# Exercise
All that is needed is the run of lines from the top of the entries to the line with "have modtaget betalingen.", that line included, repeated exactly and free of pictures.

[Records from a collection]
Segment Open
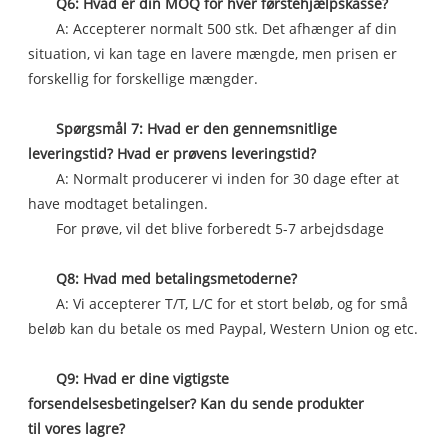
Q6: Hvad er din MOQ for hver førstehjælpskasse?
A: Accepterer normalt 500 stk. Det afhænger af din
situation, vi kan tage en lavere mængde, men prisen er
forskellig for forskellige mængder.
Spørgsmål 7: Hvad er den gennemsnitlige
leveringstid? Hvad er prøvens leveringstid?
A: Normalt producerer vi inden for 30 dage efter at
have modtaget betalingen.
For prøve, vil det blive forberedt 5-7 arbejdsdage
Q8: Hvad med betalingsmetoderne?
A: Vi accepterer T/T, L/C for et stort beløb, og for små
beløb kan du betale os med Paypal, Western Union og etc.
Q9: Hvad er dine vigtigste
forsendelsesbetingelser? Kan du sende produkter
til vores lagre?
Segment Closed
# Reply
Q6: Hvad er din MOQ for hver førstehjælpskasse?
A: Accepterer normalt 500 stk. Det afhænger af din
situation, vi kan tage en lavere mængde, men prisen er
forskellig for forskellige mængder.
Spørgsmål 7: Hvad er den gennemsnitlige
leveringstid? Hvad er prøvens leveringstid?
A: Normalt producerer vi inden for 30 dage efter at
have modtaget betalingen.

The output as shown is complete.